From Xiangya to Yale: A Journey of Gratitude
“In July 2024, I boarded a plane to New Haven for the first time, carrying with me a deep passion for nursing informatics and elderly care. From the moment I arrived at Yale, language became my first real challenge. I started from the very basics — practicing daily greetings, learning how to craft an elevator speech, working through sentence structures and paragraph writing in class, and spending long hours in the library sharpening my listening and speaking skills. Slowly, English stopped feeling like a barrier and became something more — a window through which I could truly feel and understand this new world around me. Every conversation, every lecture, every debate quietly expanded the boundaries of who I was. And through it all, the Yale-China Association made sure I never felt alone. It was through the Association that I found myself hiking through hills blazing with autumn color alongside friends from across the globe, sitting in a chapel letting the resonance of a pipe organ wash over me, and laughing around a dinner table, telling stories of home in my still-imperfect English. These moments may have seemed small, but they were the quiet strength that carried me through my time far from home.”

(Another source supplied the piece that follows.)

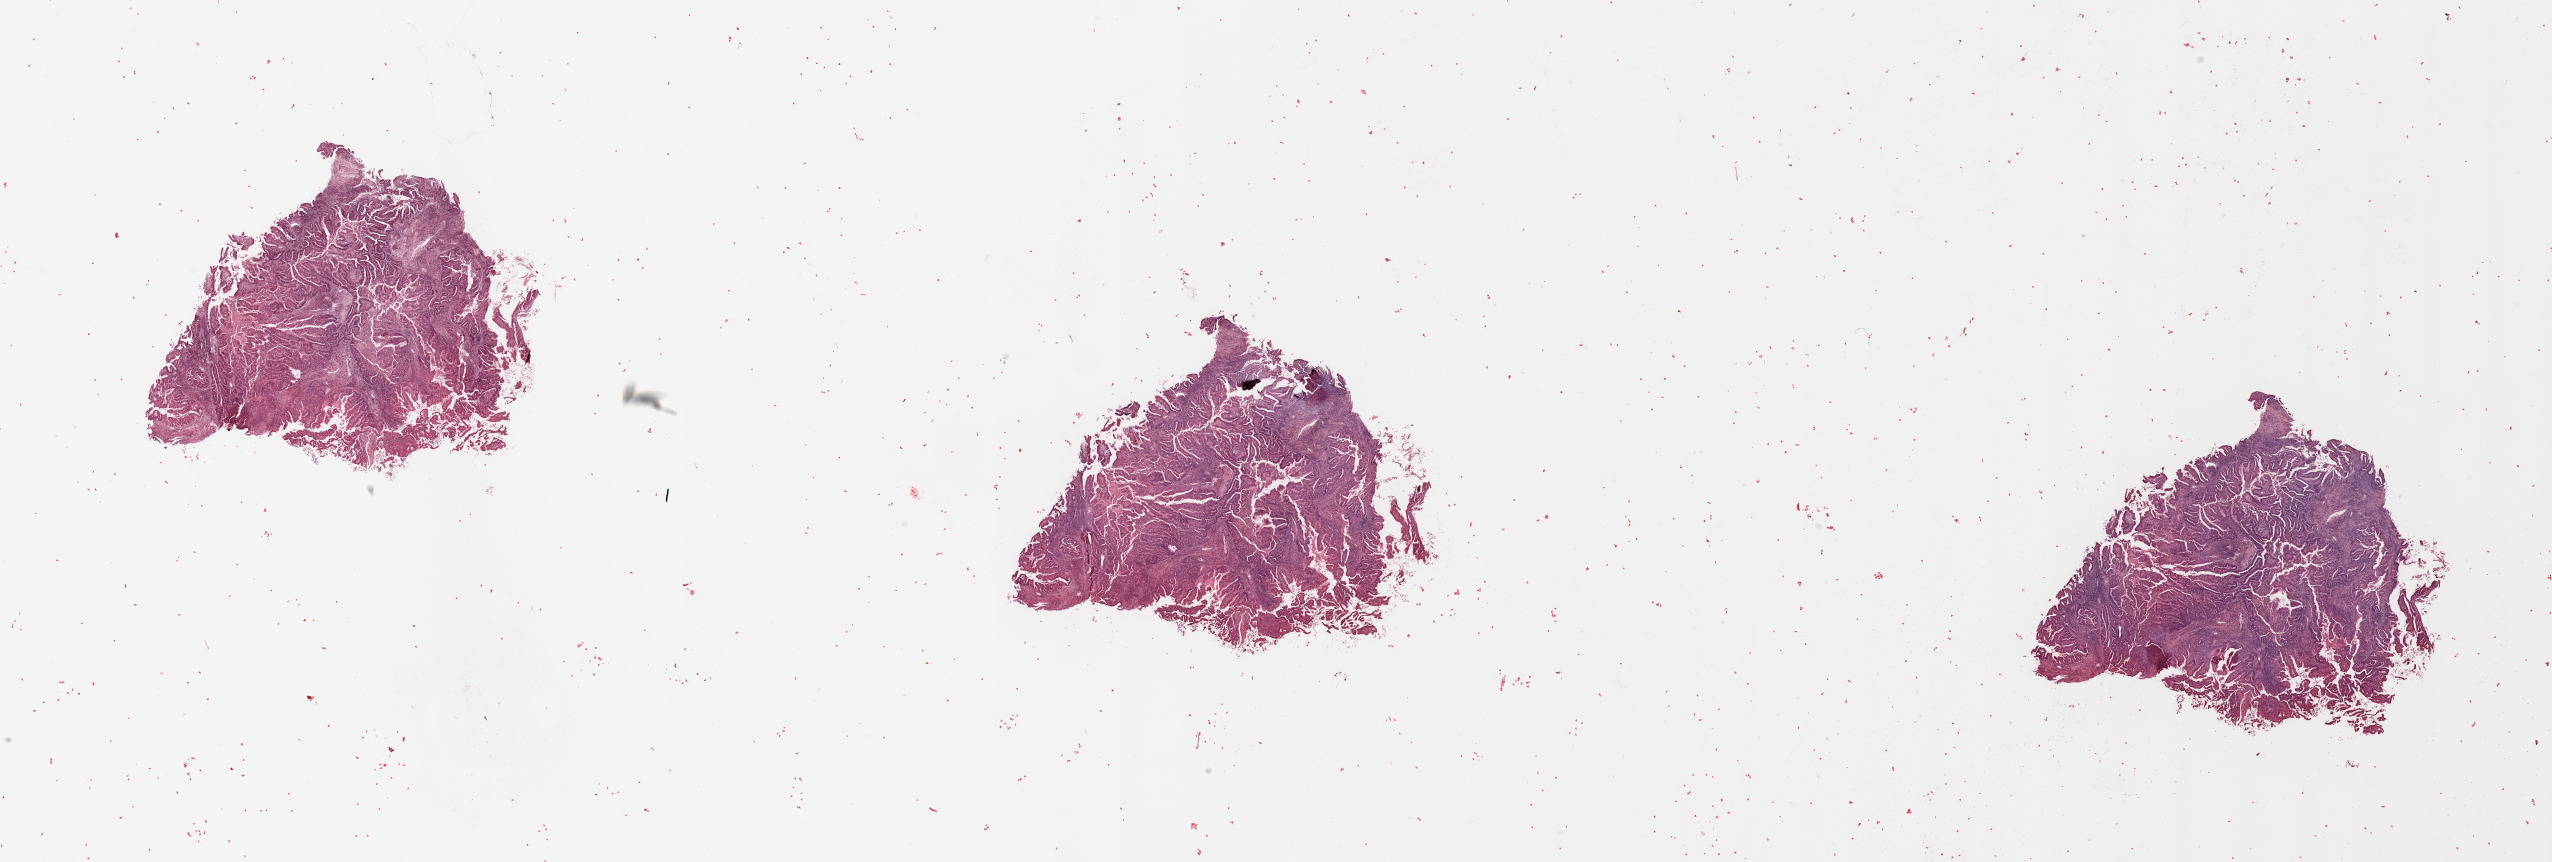
Digitized H&E-stained tissue section (whole slide), a low-resolution overview of the entire scanned area, about 40.4 x 13.6 mm (from a 20x scan). Tumour tissue sample, sampled site: uterus. Female, 59 y/o. Composition of this section per pathologist review: tumour nuclei 80%, necrosis 5%.
Diagnosis: Endometrioid adenocarcinoma, NOS.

“Inside the classrooms of Yale School of Nursing, something shifted in me. I audited courses in quantitative research methods and healthcare innovation, attended lectures on NIH grant writing and case analysis, and sat alongside scholars from around the world to discuss how digital health could genuinely serve the needs of older adults. Every discussion felt like a beam of light falling on the question I cared about most deeply — how could technology be made gentle enough to truly understand the lives of elderly people, and how could frontline healthcare workers be given tools that were both intuitive and precise? It was here at Yale that I saw, more clearly than ever before, the vast and promising intersection between nursing informatics and elderly care. The memory of morning sunlight streaming through the nursing school windows, falling across a desk full of lecture notes, still lives clearly in my mind — a reminder of why I had come, and what I had found.”
“When I returned home, I carried that clarity with me. The research I had been developing — a graphical assessment tool for evaluating the capabilities of community-dwelling elderly — moved forward with renewed purpose, nourished by the methods and insights I had gathered at Yale. Then in September 2024, I took what felt like the most meaningful step of my professional life: I formally began my doctoral studies in nursing, committing myself to the deep integration of elderly care and nursing informatics as my academic mission for the years ahead. On the late nights when the research is hard and exhaustion sets in, I find myself thinking of the warmth the Yale-China Association showed me, of the generosity of my teachers at Yale, of the trust Xiangya Hospital placed in me when they let me go, and of my family, waiting quietly for me on the other side of the world. Gratitude, to me, is not something you simply say — it is something you earn, slowly, through every honest step you take forward. One hundred and twenty-five years ago, the Yale-China Association planted a seed of connection across oceans and cultures. One hundred and twenty-five years later, that seed is still growing, still blooming, in the stories of people like me. I am so grateful to be even a small leaf on that tree. May this bond endure, and may it continue to bring warmth to all whose lives it touches.”
Li Jing is a supervising nurse at Xiangya Hospital, Central South University, specializing in nursing informatics and elderly care. She visited Yale School of Nursing from July to December 2024.